SE HOUVER DEZENAS DE DENÚNCIAS BEM INSTRUÍDAS EM PROVAS...
Ah, a Condenação no Caso Julia Lund e outros versus Brasil, Guerrilha do Araguaia, ainda não foi cumprida.
Sim, mas uma pergunta básica, o caso foi dado por encerrado pela CorteIDH?

E o cabe de peitção à CIDH-OEA nesse caso?
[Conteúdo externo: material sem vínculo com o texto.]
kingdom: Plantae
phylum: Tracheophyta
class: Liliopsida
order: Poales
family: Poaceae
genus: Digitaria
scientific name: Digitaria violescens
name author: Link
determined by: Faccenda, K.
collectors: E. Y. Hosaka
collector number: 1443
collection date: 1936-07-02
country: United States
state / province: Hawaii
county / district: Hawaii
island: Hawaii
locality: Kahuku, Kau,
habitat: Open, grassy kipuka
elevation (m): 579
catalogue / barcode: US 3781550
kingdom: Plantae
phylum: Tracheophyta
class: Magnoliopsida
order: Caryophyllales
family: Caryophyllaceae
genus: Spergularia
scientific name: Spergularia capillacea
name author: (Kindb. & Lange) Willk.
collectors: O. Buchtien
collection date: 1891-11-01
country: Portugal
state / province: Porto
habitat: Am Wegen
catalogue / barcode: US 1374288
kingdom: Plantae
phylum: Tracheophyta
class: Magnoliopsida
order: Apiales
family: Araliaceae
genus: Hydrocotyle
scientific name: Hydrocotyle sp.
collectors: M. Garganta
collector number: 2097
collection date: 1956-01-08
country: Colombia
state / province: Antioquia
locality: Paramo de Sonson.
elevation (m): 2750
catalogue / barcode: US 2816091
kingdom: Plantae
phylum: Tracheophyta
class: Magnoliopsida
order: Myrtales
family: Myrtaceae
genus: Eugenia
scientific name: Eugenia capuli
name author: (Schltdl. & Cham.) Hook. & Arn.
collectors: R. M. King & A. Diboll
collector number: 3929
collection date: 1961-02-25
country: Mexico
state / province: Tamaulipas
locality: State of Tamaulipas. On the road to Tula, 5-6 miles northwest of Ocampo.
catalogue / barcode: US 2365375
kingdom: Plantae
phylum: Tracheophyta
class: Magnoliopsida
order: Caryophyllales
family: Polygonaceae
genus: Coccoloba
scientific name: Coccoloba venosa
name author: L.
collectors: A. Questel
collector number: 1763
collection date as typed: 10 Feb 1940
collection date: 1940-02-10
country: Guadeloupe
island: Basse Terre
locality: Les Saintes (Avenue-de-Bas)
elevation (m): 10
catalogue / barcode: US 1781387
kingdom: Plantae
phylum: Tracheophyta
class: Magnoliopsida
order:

Ramiro. (Advogado Autônomo - Criminal)

Cabe uma belíssima petição contra o Estado Brasileiro por violações dos artigos 8, 11, 24 e 25, na forma de afronta aos artigos 1 e 2, todos da Convenção Americana Sobre Direitos Humanos.
Em breve apanhado de um fôlego sem revisão.
http://www.oas.org/pt/cidh/mandato/Basicos/convencion.asp
Valos lá, artigo 8, inciso 1, o termo "independente e imparcial" exige, no caso brasileiro, exegese da CIDH, pois não é admissível como indepedente, e sobretudo imparcial um tribunal que julga em favor de colega que tem carreira no mesmo tribunal. Em desfavor de quem não é da mesma carreira. Pode se questionar a imparcialidade dos tribunais, lato sensu, que existem no Brasil para julgar questões envovendo advogados e magistrados. Os Magistrados irão gritar que isso é idiota... Sim, gritem. A questão é se os Advogados atingidos vão, no número que há violações, provocar a jurisdição da CIDH, para por meio desta alcançar a CorteIDH.
Se for confirmado o "erro material", ótimo, pode se questionar que o Ministro Relator foi magistrado de carreira, e peticionar análise pela CIDH-OEA da imparcialidade no sistema como um todo.
Art. 28, fundamental ao caso. O Governo Federal responde pelos estados membros.
Cabível a exceção do inciso 2 do art. 46, impossibilidade material de um recurso interno efetivo.
Agora ficar dizendo que a filha de um, o irmão de outro...
SE TODOS OS CASOS QUE AQUI ACONTECEM FOREM DENUNCIADOS NO EXTERIOR...
Não pretendo entrar em detalhes, pois protocolei de quinta para sexta feira uma Reclamação no STF, deixando claro ao relator que estou construindo, conscientemente, um caso que pretendo levar à Comissão Interamericana.
"Não funciona em nada!". Não? Então de onde está vindo a corrida para resolver a questão dos precatórios?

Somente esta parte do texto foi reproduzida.